Morreu Henri Dutilleux, um compositor moderno e independente, discreto mas verdadeiro
Era um dos compositores contemporâneos mais executados em todo o mundo. Morreu na quarta-feira.
Descrito como “clássico moderno”, é autor de obras ousadas e ao mesmo tempo acessíveis.
A sua última peça gravada, Correspondances, criada em 2003 em Berlim, foi lançada em Janeiro por ocasião do seu 97º aniversário. Escrita para orquestra, cordas, piano e voz, é descrita pela agência France Presse (AFP) como sendo simultaneamente “audaz e acessível”, herdeira da tradição de Debussy ou Ravel.
“É um dos poucos compositores contemporâneos que entrou para o repertório ainda em vida. Tinha isso em comum com Olivier Messiaen”, declarou à AFP o maestro Laurent Petitgirard e presidente da Sociedade de Autores, Compositores e Editores de Música (SACEM). “A sua obra permanecerá intensamente presente depois de sua morte”, acrescentou.
Henri Dutilleux respeitava igualmente os mais tradicionalistas e os vanguardistas, oferecendo composições de grande densidade expressiva, sem deixar de conquistar um público pouco sensível à música contemporânea.

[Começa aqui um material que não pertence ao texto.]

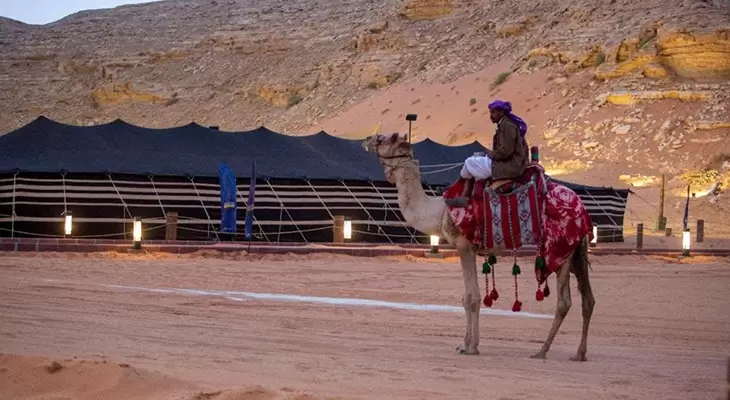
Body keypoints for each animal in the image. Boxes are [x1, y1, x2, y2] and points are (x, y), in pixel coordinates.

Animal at [362, 133, 596, 360]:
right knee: (588, 299)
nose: (366, 140)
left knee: (564, 302)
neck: (440, 211)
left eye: (383, 139)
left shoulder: (464, 245)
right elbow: (467, 297)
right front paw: (464, 344)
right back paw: (580, 353)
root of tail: (581, 208)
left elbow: (472, 297)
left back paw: (542, 351)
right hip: (576, 251)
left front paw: (470, 347)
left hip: (560, 249)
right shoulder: (471, 249)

O seu trabalho altamente poético tem sido muito difundido na França e no exterior – incluindo Portugal.
Na nota biográfica dedicada ao compositor, o crítico de música do jornal Le Monde, Pierre Gervasoni, começa por assinalar que “são raros os compositores que têm criações suas que são imediatamente repetidas após a primeira execução”. E radica a ampliação da atenção pública à música de Henri Dutilleux no ano de 1970, quando estreou no Festival de Aix-en-Provence o Concerto para violoncelo Tout un Monde Lointain, composto expressamente para o lendário Mstislav Rostropovitch – o que fez com que esta sua peça se viesse a tornar na mais tocada de toda a carreira do compositor. Tout un Monde Lointain foi interpretado na Gulbenkian em duas ocasiões – em 1999 e 2006 –, entre as oito vezes que a música de Dutilleux foi contemplada no reportório dos concertos na fundação, em Lisboa.

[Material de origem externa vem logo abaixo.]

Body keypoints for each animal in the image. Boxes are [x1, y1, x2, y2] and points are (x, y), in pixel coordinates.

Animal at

“Mesmo que se tenha que reconhecer que as suas obras fundamentais já foram de modo muito disperso apresentadas em Portugal, as ocasiões foram ainda assim relativamente poucas, por certo muito escassas, quando se tem em conta que Dutilleux era porventura o compositor contemporâneo mais interpretado internacionalmente”, lamenta o crítico (e colaborador do PÚBLICO) Augusto M. Seabra. E cita, em particular, a ausência total da sua obra “nas 26 edições realizadas dos Encontros de Música Contemporânea da Fundação”.
Em contrapartida, Seabra assistiu, na Culturgest, em Lisboa, à interpretação das “maravilhosas” 3 Strophes sur le nom de Sacher (1976-82), para violoncelo solo, por Sonia Wieder-Atherton.
O director artístico da Casa da Música, António Jorge Pacheco, vê também Henri Dutilleux como “um dos grandes compositores do século XX”. Alguém que “sempre foi visto com alguma reticência nos meios da vanguarda, porque não se integrava nos seus circuitos mais comuns, mas que era claramente um compositor com uma linguagem moderna”, acrescenta. Pacheco considera também que a importância da obra de Dutilleux justificava uma presença maior nos programas de música contemporânea no nosso país. Recorda, contudo, que, para além de uma peça executada há já alguns anos pelo Remix Ensemble, a Orquestra Sinfónica do Porto Casa da Música interpretou, no ano passado, a sua Sinfonia nº 2 (1959) – sobre a qual o crítico do Le Monde diz confirmar a importância de “um músico que não esquece nada das suas orientações contemporâneas”.
António Jorge Pacheco radica igualmente Dutilleux na “herança da tradição francesa, de Debussy e Ravel”. Já o jornalista do The Guardian, Roger Nichols, considera que ele “era o mais destacado compositor francês entre Messiaen e Boulez e, como ambos, alcançou uma síntese altamente pessoal de rigor formal e harmonias que entram facilmente no ouvido”. “Num mundo musical onde muitos proclamam em alta voz a sua independência, Dutilleux foi um discreto mas verdadeiro independente”, acrescenta Nichols.
Na biografia do compositor francês, um período marcante ocorreu entre o final da 2ª Guerra Mundial, 1945, e o ano de 1963, quando dirigiu o Serviço de Música da Radiodifusão Francesa. Um trabalho que lhe permitiu o contacto regular com músicos de diferentes tendências, que viriam também a influenciar a sua criação musical.
Em 1948 – ainda seguindo a lista de datas referida pelo crítico do Le Monde – acontece a estreia da Sonata para piano, composta em parceria com Geneviève Joy, com quem Dutilleux se tinha casado dois anos antes. 1951 é o ano em que compõe a 1ª Sinfonia, para a Orquestra Nacional de França, cuja primeira audição será dirigida pelo maestro Roger Désormière, e que valeu ao compositor o “estatuto de ‘independente’ entre tradição e modernidade”, nota Pierre Gervasoni. Uma entrada no movimento da vanguarda musical que seria confirmada, em 1965, com a peça Métaboles (que foi tocada pela Orquestra Gulbenkian em Lisboa em 2004 e 2001).
Em 1967, Henri Dutilleux receberia o Grande Prémio de Música de França pelo conjunto da obra, “eminentemente poética”, sublinha, por sua vez, a AFP. A sofisticação e a versatilidade do seu percurso, como compositor, pedagogo e programador, são algumas das perspectivas destacadas pelo IRCAM, Instituto de Pesquisa e Coordenação Acústica do Centro Georges Pompidou, em Paris, na nota relativa ao desaparecimento do compositor.